The 100-year-old charity launched the inquiry after its chief operating officer, Larry Blum, in a January letter to board members, accused Marcie Natan, Hadassah’s current national president, of using Hadassah funds to buy favors for members who supported her candidacy for president. The letter also alleged that Nancy Falchuk, Hadassah’s immediate past national president, had sent to her own home furniture and other items from a Hadassah-owned apartment, and that she had charged inappropriate expenses to a corporate credit card.
Blum has been on administrative leave since November 2011 over allegations that he used his corporate credit card to purchase personal items.

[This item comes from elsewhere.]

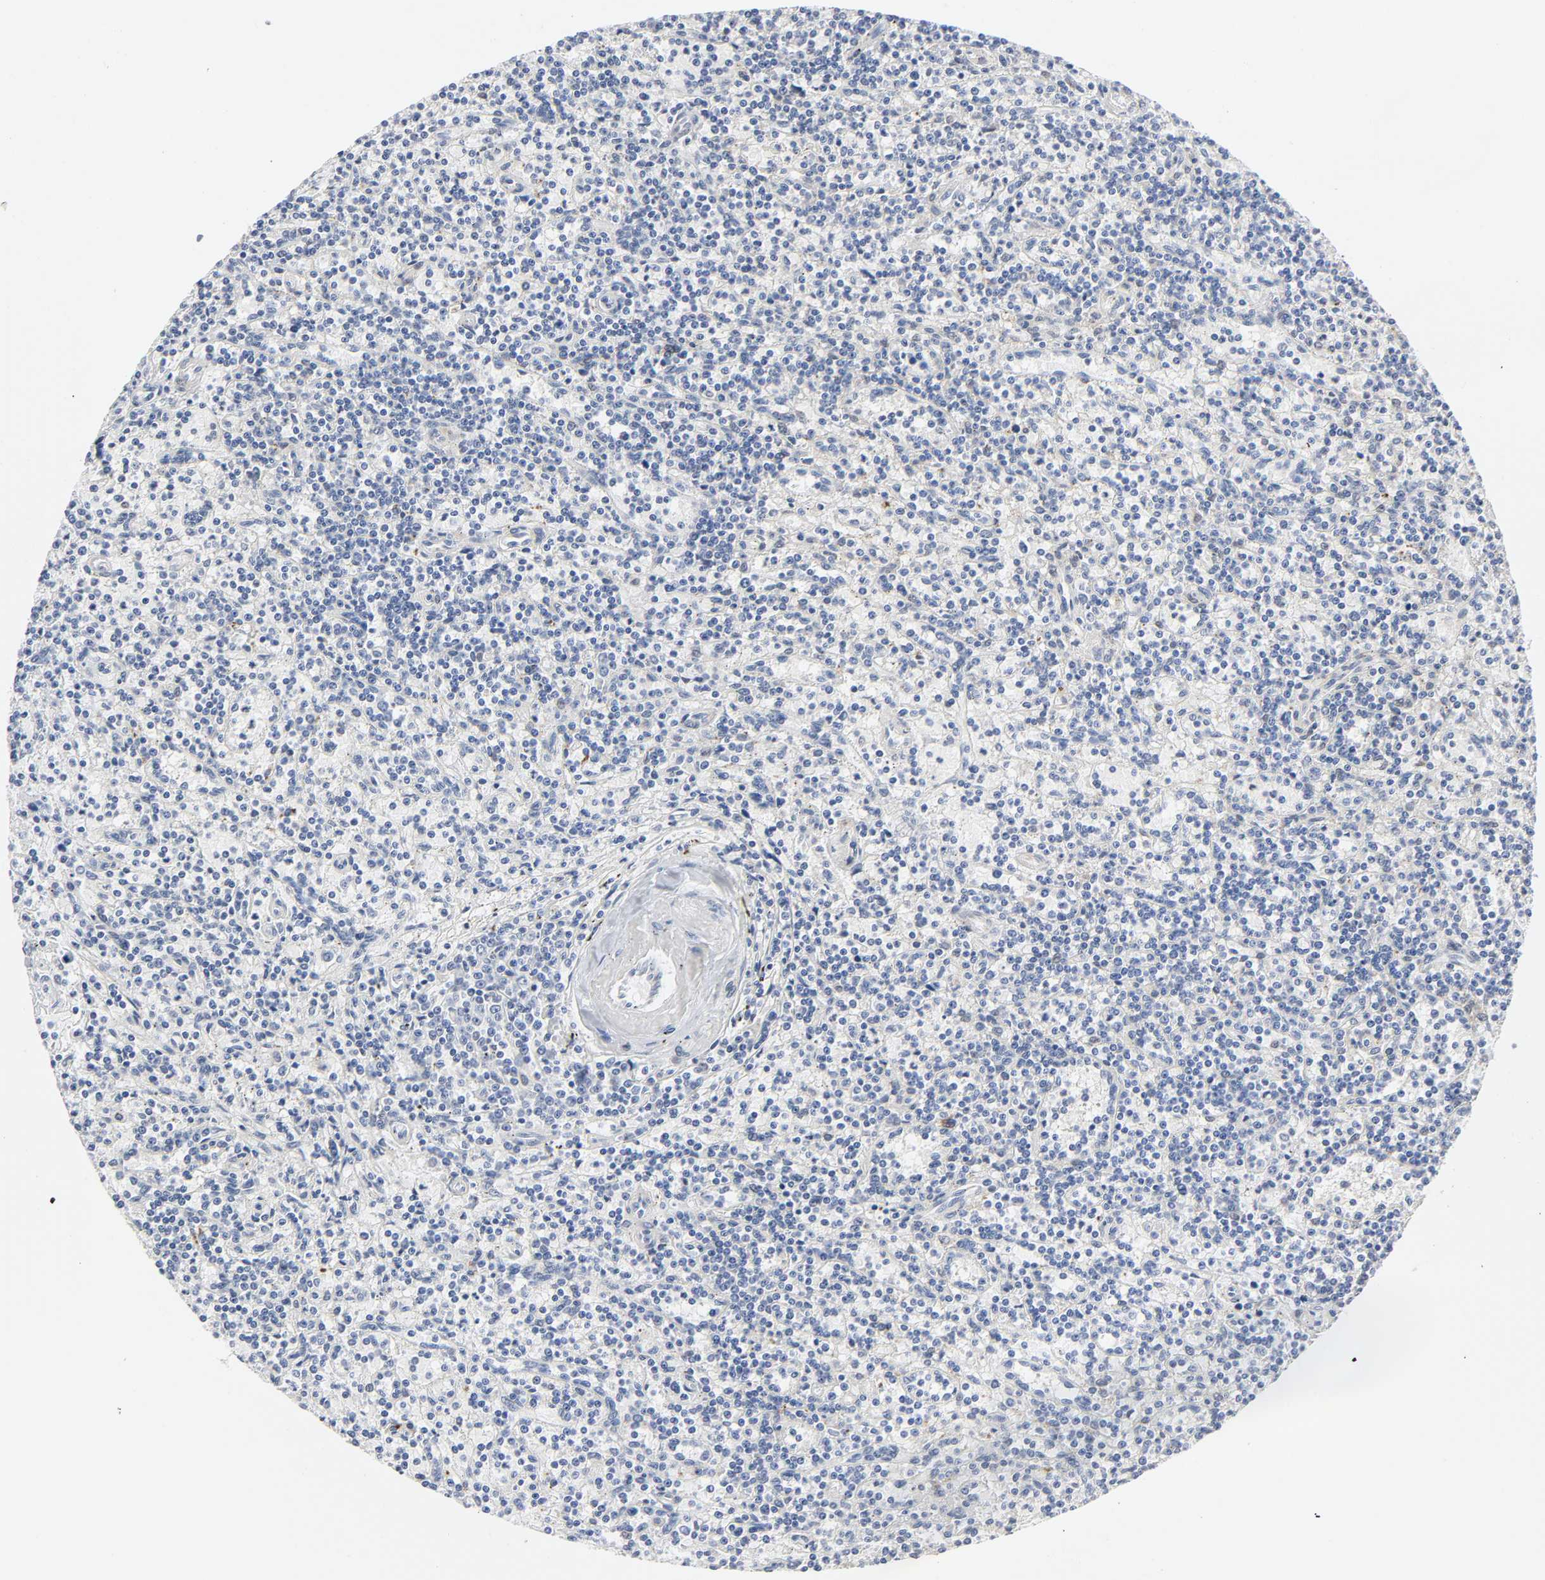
{"staining": {"intensity": "negative", "quantity": "none", "location": "none"}, "tissue": "lymphoma", "cell_type": "Tumor cells", "image_type": "cancer", "snomed": [{"axis": "morphology", "description": "Malignant lymphoma, non-Hodgkin's type, Low grade"}, {"axis": "topography", "description": "Spleen"}], "caption": "Histopathology image shows no significant protein positivity in tumor cells of low-grade malignant lymphoma, non-Hodgkin's type.", "gene": "PTEN", "patient": {"sex": "male", "age": 73}}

He has characterized himself as a “whistleblower.” The investigation into Blum’s alleged misconduct is ongoing, and he could not be reached for comment.
Hadassah’s board hired attorney Daniel Kurtz, who leads the exempt organizations practice at Skadden, Arps, Slate, Meagher & Flom, to conduct an investigation into the charges against Natan and Falchuk. Despite requests made by the Forward, Hadassah refused to share Kurtz’s findings — releasing only the following statement from Kurtz, on April 19:
After performing an extensive investigation, the conclusion the committee reached regarding the Blum allegations was that none of them was supported by facts. No volunteers, including Marcie Natan and Nancy Falchuk, breached any fiduciary duties owed to Hadassah in connection with the allegations.
Contacted by the Forward, Kurtz said he had no further comment.
In a joint statement, Falchuk and Natan praised the results of the investigation. “We are pleased with the conclusions of the committee and we are thankful to everyone for standing by us during this time,” the statement read.
According to a member of Hadassah’s national board, Kurtz presented his findings to a meeting of the board’s 18-person executive committee. The larger national board had not been briefed on the findings. The national board member, who spoke on the condition of anonymity because she was not authorized to comment publicly, said that Kurtz made some recommendations about changes to Hadassah’s governance, but she characterized them as minor.
“For all of us, this was a very difficult situation,” she said. “It’s upsetting to think that you have two top people who were being questioned. On the other hand, it was also equally good to know that it had been resolved.”
Falchuk, reached by telephone, would not comment on the investigation’s findings. “Someone made accusations. They were false. That’s the end of the story,” Falchuk said. “It’s over.”
Hadassah would not say whether Kurtz had determined that the incidents Blum described in the letter never transpired, or whether the investigation concluded that the leaders’ actions did not amount to a breach in their fiduciary duties to the organization.